I wouldn’t mind seeing a line of pre-painted plastic miniatures for D&D Gamma World.

I am so waiting for this!

Thanks for the interesting review. I hope to sit in on a GW/4e game some time, but I probably won't buy a copy.

I used to play tons of boardgames, including mini-oriented Heroquest-type stuff. These games are great fun, but for my precious gaming hours these days I'd prefer to stick with real RPGs.

Marcel Beaudoin said...

There is a reason for the card backs being the same. According to WotC, if they had pushed the manufacturing costs any higher, they game would not have gotten made.

PatrickW said...

Monsters use entirely different creation rules than PCs in 4E, so retro-engineering the monsters trying to use the player creation rules will always fail.

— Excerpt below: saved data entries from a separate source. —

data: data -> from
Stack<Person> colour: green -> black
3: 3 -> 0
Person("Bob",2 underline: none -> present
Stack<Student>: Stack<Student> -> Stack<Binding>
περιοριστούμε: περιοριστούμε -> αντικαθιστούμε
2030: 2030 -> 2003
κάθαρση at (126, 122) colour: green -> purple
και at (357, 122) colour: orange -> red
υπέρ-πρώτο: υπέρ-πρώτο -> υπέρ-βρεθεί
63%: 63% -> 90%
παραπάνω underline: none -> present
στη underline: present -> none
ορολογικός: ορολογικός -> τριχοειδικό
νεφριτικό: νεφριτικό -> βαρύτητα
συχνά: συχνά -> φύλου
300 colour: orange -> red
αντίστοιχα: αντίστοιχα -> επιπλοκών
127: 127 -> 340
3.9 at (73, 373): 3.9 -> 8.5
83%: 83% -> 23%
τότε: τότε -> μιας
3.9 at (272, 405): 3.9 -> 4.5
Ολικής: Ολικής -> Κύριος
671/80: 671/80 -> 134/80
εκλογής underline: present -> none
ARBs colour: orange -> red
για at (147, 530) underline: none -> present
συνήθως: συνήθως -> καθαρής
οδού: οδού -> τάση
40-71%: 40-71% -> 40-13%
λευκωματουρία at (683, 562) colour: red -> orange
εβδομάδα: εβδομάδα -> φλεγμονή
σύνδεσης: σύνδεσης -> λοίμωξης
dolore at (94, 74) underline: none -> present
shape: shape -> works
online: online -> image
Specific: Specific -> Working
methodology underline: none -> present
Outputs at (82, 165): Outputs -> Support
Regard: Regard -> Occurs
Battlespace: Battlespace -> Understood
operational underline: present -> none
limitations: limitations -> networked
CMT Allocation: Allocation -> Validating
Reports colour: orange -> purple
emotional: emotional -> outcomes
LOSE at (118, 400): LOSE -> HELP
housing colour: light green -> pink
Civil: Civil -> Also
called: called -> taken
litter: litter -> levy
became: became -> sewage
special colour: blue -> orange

This is something I initially dis-liked, but after running a few sessions, I can see why it was done and it achieves the effect desired - monsters mean something in a fight without being overly complicated to run. One of the hassles as a DM in 3.X is assembling leveled opponents for the PCs, especially in the mid- to upper-levels. It takes a great deal of time I'd rather spend elsewhere. 4E side-steps that supplying monsters at multiple challenge levels using simpler guidelines.

Thank you for your review of D&D Gamma World - it sounds like the quick throwdown game that's fun to play as a one-off or short series of games.

PeelSeel2 said...

Monsters in 4e and hence Gamma World are more akin to monster creation in early editions of D&D. Make a challenging monster. They do not have to follow the same creation rules as pc's. The 4E DMG & DMGII provide guidelines, not rules for monster creation. In making 4E more old school, you have to go away from chits/miniatures. We have always said for abstract combat that the value of a push, pull, or slide can be given to another party member as a bonus to hit, damage, or AC, players choice. Pretty much allows gridless, fast combat in 4E.

Mel said...

Poughkeepsie!? That's my current home town, and I teach at a college here.

Anyway, interesting impressions of Gamma World. I've always felt that love 'em or hate 'em WotC really knows how to present their rule sets. 4e is complex stuff, but the way the rules are presented is really quite impressive.

What bugs me about 4e (and it's an "engine" at this point, not just a rule set for DnD) is that the products are soooo clearly designed from a CCG mentality. Everything is about the latest build possibilities made possible by the latest feats and powers described in the latest book (or latest randomized deck, or latest board game expansion or latest online, subscription-based article). It's like the OS design of the 90's where Microsoft intentionally designed operating systems to be incomplete.

Chris Torrence said...

RPGs, thanks to computer gaming, are games where a player creates an avatar that he maneuvers through an imaginary world in order to complete quests, collecting treasure and items, and advance in power. WotC’s “pen-and-paper” (and increasingly “and-computer”) versions meet this definition on all counts. So we can indeed consider it a roleplaying game even if most of my readers wouldn’t call it that.

Is there a good definition of old-school roleplaying somewhere online?

Telecanter said...

Thanks for this measured review, it was good for me to read.

Jay said...

Excellent wrap up Michael! I blogged about my own experience, but I think that you squarely hit on all the key points of it being a gonzo game in its right mindset.

I appreciate your thoughtful approach. I look forward to hearing about your old school Gamma World campaign when you return to it.